国指定史跡ガイド 「千歳車塚古墳」の解説
ちとせくるまづかこふん【千歳車塚古墳】
京都府亀岡市千歳町千歳車塚にある古墳。大堰(おおい)川左岸、口丹波(現在の亀岡市、南丹市、京丹波町付近)に広がる田園の小高い丘に位置する前方後円墳。6世紀前半に造営されたといわれ、全長約82m、後円部径は約46mで高さ約7.5m、前方部幅は約49mで高さ約6.8m、3段築成になっていて葺石(ふきいし)や埴輪(はにわ)があり、墳丘の周りには盾形(たてがた)周濠の跡があった。同時期に造られた丹波の古墳のなかでは最大であり、丹波一帯を支配した大首長の墓と考えられている。古墳の形は伝統的な前方後円墳の特徴を受け継いでいるが、当時、大和政権を治めていた継体(けいたい)天皇や継体天皇に従った地方首長の古墳と形が違うことから、新勢力によって新しい古墳の形式が造られたとされる。
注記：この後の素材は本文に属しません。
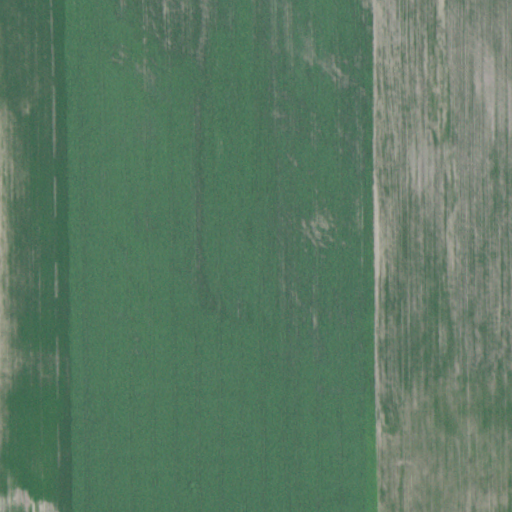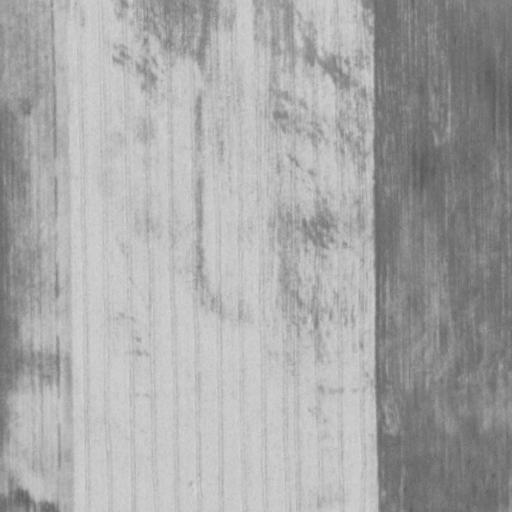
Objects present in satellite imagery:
crop: (255, 255)
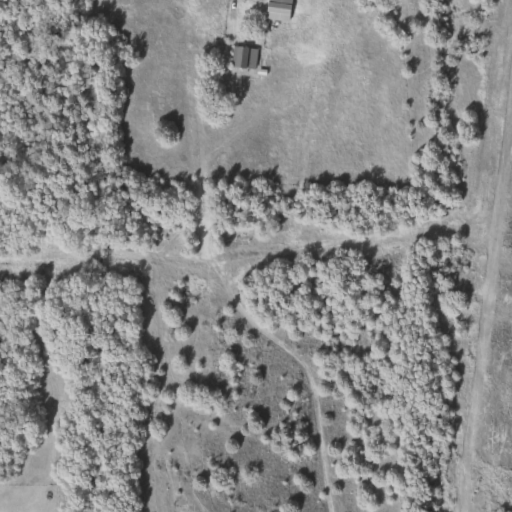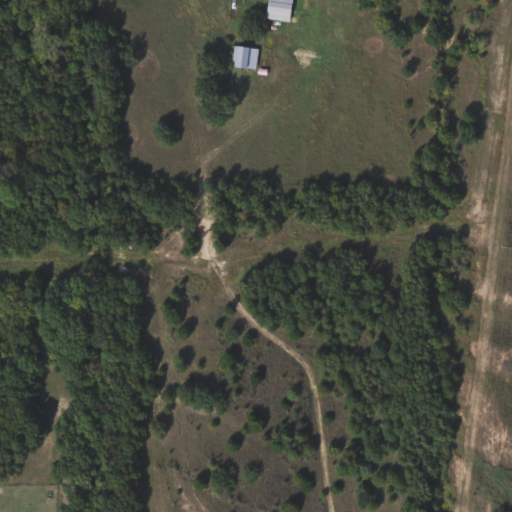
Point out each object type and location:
road: (231, 6)
building: (273, 10)
building: (274, 10)
building: (239, 58)
building: (240, 59)
power tower: (512, 249)
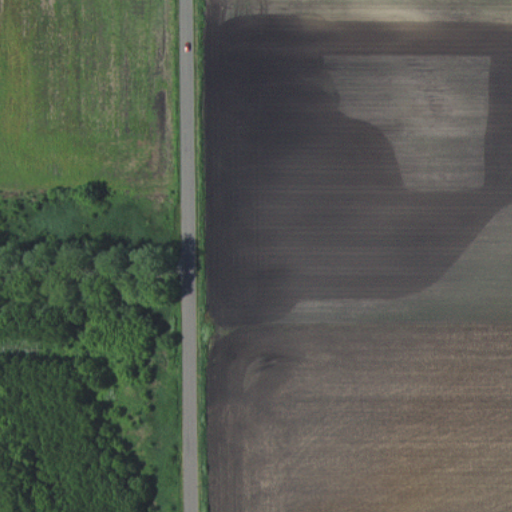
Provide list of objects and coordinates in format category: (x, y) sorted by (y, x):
road: (193, 255)
road: (97, 269)
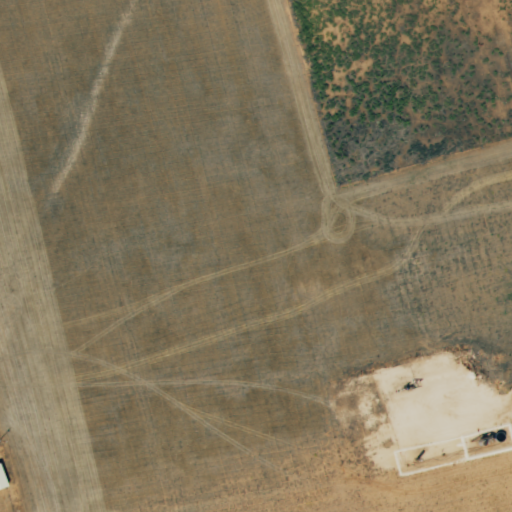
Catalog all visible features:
road: (324, 450)
building: (1, 480)
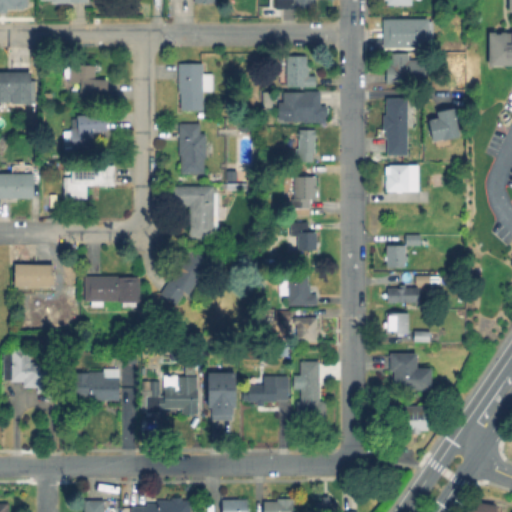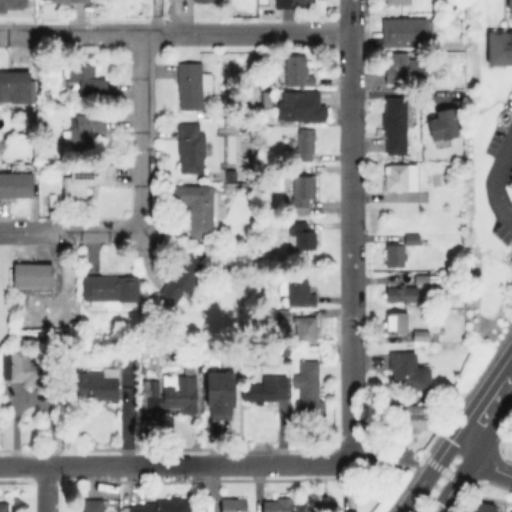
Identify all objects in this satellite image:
building: (58, 0)
building: (68, 1)
building: (200, 1)
building: (203, 1)
building: (394, 1)
building: (397, 2)
building: (12, 3)
building: (292, 3)
building: (294, 3)
building: (11, 4)
building: (508, 5)
building: (404, 31)
building: (406, 31)
road: (175, 33)
building: (498, 47)
building: (502, 50)
building: (399, 66)
building: (405, 68)
building: (292, 71)
building: (295, 71)
building: (87, 79)
building: (84, 81)
building: (193, 84)
building: (190, 85)
building: (15, 86)
building: (16, 87)
building: (48, 99)
building: (269, 100)
building: (298, 106)
building: (303, 108)
building: (441, 124)
building: (392, 125)
building: (396, 128)
building: (447, 128)
building: (84, 129)
building: (86, 129)
road: (140, 130)
building: (303, 143)
building: (305, 144)
building: (188, 147)
building: (192, 147)
building: (399, 176)
building: (83, 179)
building: (89, 180)
building: (398, 180)
road: (495, 182)
building: (15, 184)
building: (17, 186)
building: (300, 190)
building: (305, 194)
building: (195, 207)
building: (195, 207)
road: (350, 229)
road: (68, 230)
building: (302, 234)
building: (303, 234)
building: (413, 240)
building: (392, 254)
building: (395, 255)
building: (30, 274)
building: (33, 274)
building: (185, 274)
building: (181, 276)
building: (423, 280)
building: (108, 287)
building: (111, 289)
building: (297, 290)
building: (302, 293)
building: (402, 293)
building: (399, 294)
building: (396, 321)
building: (394, 322)
building: (303, 328)
building: (306, 328)
building: (423, 336)
building: (19, 367)
building: (27, 369)
building: (406, 371)
building: (408, 371)
building: (95, 383)
building: (93, 384)
building: (266, 389)
building: (306, 389)
building: (269, 390)
building: (309, 390)
building: (222, 393)
building: (181, 394)
building: (218, 394)
road: (481, 396)
building: (412, 417)
building: (414, 417)
road: (461, 449)
road: (473, 455)
road: (382, 464)
road: (174, 465)
road: (491, 468)
road: (438, 471)
road: (426, 476)
road: (44, 488)
building: (231, 504)
building: (274, 504)
building: (91, 505)
building: (92, 505)
building: (278, 505)
building: (2, 506)
building: (157, 506)
building: (163, 506)
building: (235, 506)
building: (321, 506)
building: (327, 506)
building: (4, 507)
building: (480, 507)
building: (348, 511)
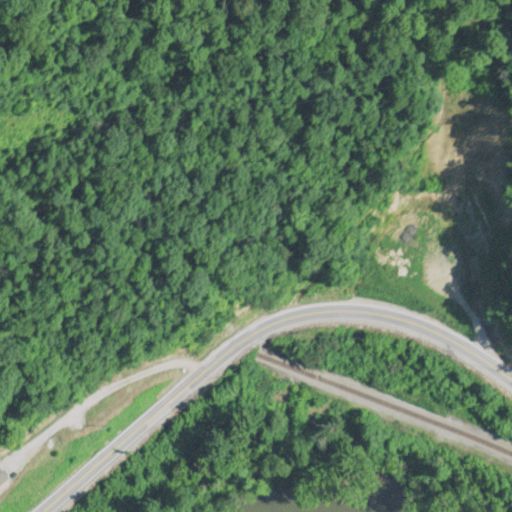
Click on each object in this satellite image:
building: (381, 275)
road: (257, 336)
railway: (386, 407)
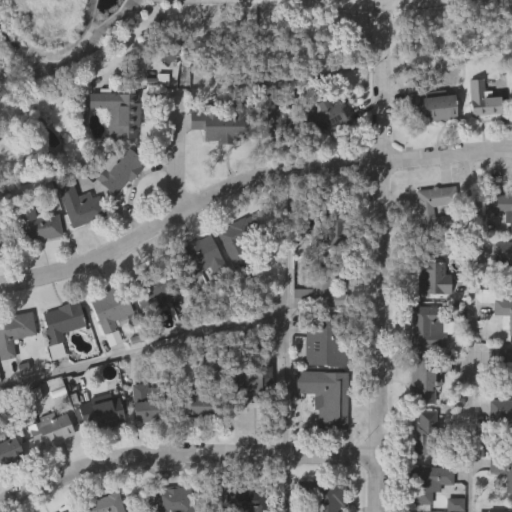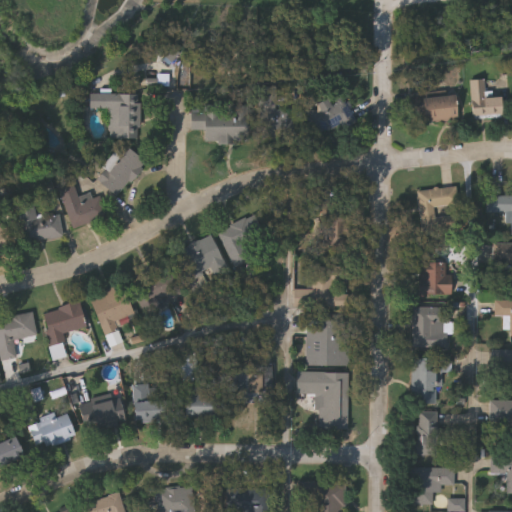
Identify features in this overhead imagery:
road: (401, 1)
building: (483, 100)
building: (484, 103)
building: (438, 108)
building: (439, 110)
building: (121, 113)
building: (328, 114)
building: (121, 116)
building: (272, 116)
building: (328, 118)
building: (273, 119)
building: (220, 122)
building: (221, 125)
road: (178, 159)
building: (120, 171)
building: (120, 173)
road: (245, 185)
building: (500, 206)
building: (81, 207)
building: (434, 208)
building: (501, 209)
building: (82, 210)
building: (435, 211)
building: (37, 223)
building: (38, 226)
building: (336, 229)
building: (337, 232)
building: (3, 238)
building: (245, 240)
building: (4, 241)
building: (246, 243)
building: (502, 254)
road: (383, 256)
building: (502, 256)
building: (199, 258)
building: (199, 261)
building: (433, 277)
building: (433, 280)
building: (320, 285)
building: (155, 288)
building: (321, 288)
building: (155, 291)
building: (504, 310)
building: (109, 311)
building: (504, 313)
building: (110, 314)
building: (62, 321)
building: (62, 324)
building: (429, 325)
building: (430, 328)
building: (14, 333)
road: (472, 334)
building: (14, 336)
building: (328, 342)
road: (288, 343)
building: (328, 345)
road: (144, 350)
building: (507, 370)
building: (507, 372)
building: (428, 380)
building: (428, 383)
building: (326, 397)
building: (327, 400)
building: (153, 402)
building: (200, 405)
building: (153, 406)
building: (201, 408)
building: (500, 413)
building: (106, 414)
building: (501, 415)
building: (106, 417)
building: (51, 431)
building: (426, 432)
building: (51, 434)
building: (426, 435)
building: (8, 447)
building: (8, 451)
road: (185, 458)
building: (502, 469)
building: (502, 471)
building: (428, 482)
building: (428, 485)
building: (323, 497)
building: (323, 498)
building: (173, 499)
building: (248, 499)
building: (173, 501)
building: (248, 501)
building: (104, 504)
building: (104, 506)
building: (67, 511)
building: (499, 511)
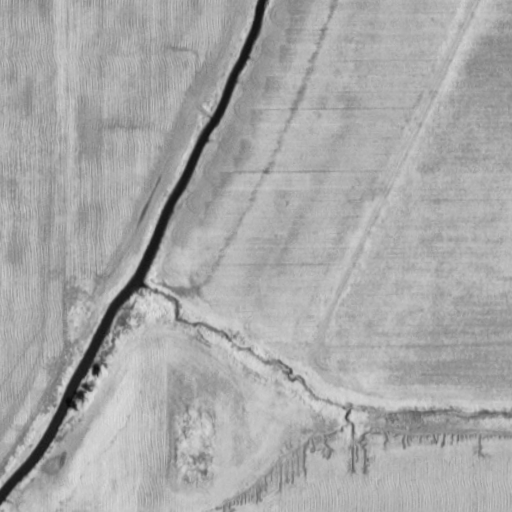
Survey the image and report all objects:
road: (269, 476)
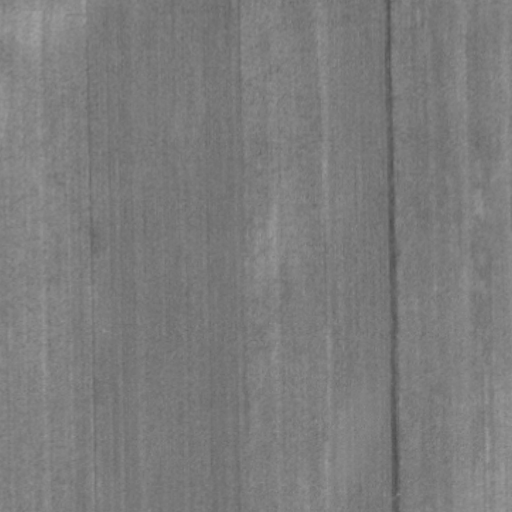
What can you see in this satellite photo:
crop: (256, 256)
大和政権の大王(おおきみ)や大王が派遣した地方首長の墓といわれる前方後円墳は、3世紀ごろから畿内(きない)を中心に造られ始め、大和政権の支配が進むにつれて全国各地に広がった。1982年(昭和57)に国の史跡に指定された。JR山陰本線亀岡駅から亀岡市ふるさとバス「毘沙門(びしゃもん)」下車、徒歩約5分。